RE: free float reduced?15 May 2021 13:05
I believe some warrants are issued within share price ranges, so if the company performs well and a share price is reached the warrants can exercised and the company receives further funding. The funder generally gets a handsome discount and may be allowed take the profit quickly, the company gets its funds, there is some share dilution and the PI gets to buy them at market rate if they are added to the free float. Recently He1 new shares dont make into public hands, which I think is a good sign, could be that they are being kept and not sold on, or going straight to private investors..
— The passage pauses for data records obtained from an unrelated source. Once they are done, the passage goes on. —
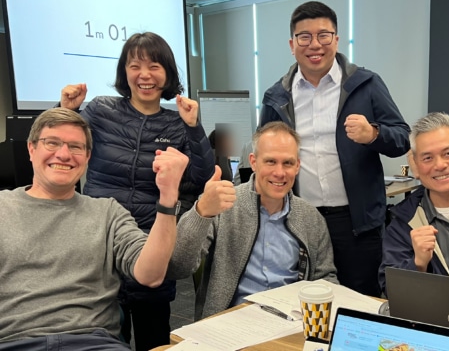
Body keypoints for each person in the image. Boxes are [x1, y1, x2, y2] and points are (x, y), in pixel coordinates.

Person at [60, 32, 215, 350]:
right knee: (99, 337)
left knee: (154, 338)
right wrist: (67, 110)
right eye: (135, 65)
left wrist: (194, 127)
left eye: (154, 66)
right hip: (99, 247)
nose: (145, 74)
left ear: (168, 73)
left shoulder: (177, 123)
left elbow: (201, 178)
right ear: (124, 71)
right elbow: (63, 148)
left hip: (153, 244)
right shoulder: (101, 111)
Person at [0, 107, 188, 350]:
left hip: (93, 343)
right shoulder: (3, 209)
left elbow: (150, 275)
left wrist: (168, 196)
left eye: (76, 147)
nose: (64, 154)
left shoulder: (108, 213)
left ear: (88, 156)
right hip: (14, 342)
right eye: (52, 143)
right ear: (31, 148)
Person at [259, 1, 410, 297]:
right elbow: (264, 152)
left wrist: (373, 134)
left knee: (360, 300)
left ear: (336, 40)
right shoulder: (277, 96)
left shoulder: (366, 84)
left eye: (323, 35)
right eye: (305, 37)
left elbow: (402, 138)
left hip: (358, 224)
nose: (314, 44)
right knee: (305, 300)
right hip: (300, 220)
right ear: (292, 45)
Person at [167, 121, 339, 320]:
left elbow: (326, 279)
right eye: (270, 162)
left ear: (298, 166)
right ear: (254, 162)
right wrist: (201, 212)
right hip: (231, 324)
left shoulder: (311, 218)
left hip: (291, 324)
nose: (280, 172)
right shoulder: (223, 205)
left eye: (288, 163)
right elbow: (178, 266)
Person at [379, 112, 449, 294]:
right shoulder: (404, 222)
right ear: (416, 165)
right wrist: (417, 264)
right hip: (434, 321)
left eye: (448, 153)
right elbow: (391, 291)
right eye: (427, 158)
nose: (440, 165)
If the price range is not achieved then the warrants expire, unless the date is extended..
So I guess those out of the money have been set at a price He1 are yet to achieve.
So I guess performance based funding..
There is more to warrants than that, some having no set price, depending on reason for issue
@jam2morrow
Some SCIR info, page 158 other transactions
Solo Oil plc a limited company of which Tom Reynolds is a director, was paid a fee of $11,000 for the year
ended 30 June 2020 for director services to the Company.
The Group provided services to the value of $5,000 to Solo Oil plc a limited company of which Tom Reynolds
is a director. This amount remains fully outstanding at year end.
For the year ended 30 June 2018, Solo Oil plc was issued 3,508,772 new ordinary shares in the Company
at a price of $0.285 per share for a total of $1,000,000 in lieu of consulting fees. Also, on this date the
Company issued 2,783,772 new ordinary shares in the Company to Solo Oil plc at a price of
$0.285 per share for a total of $793,375 as a replacement of 11,135,087 existing warrants.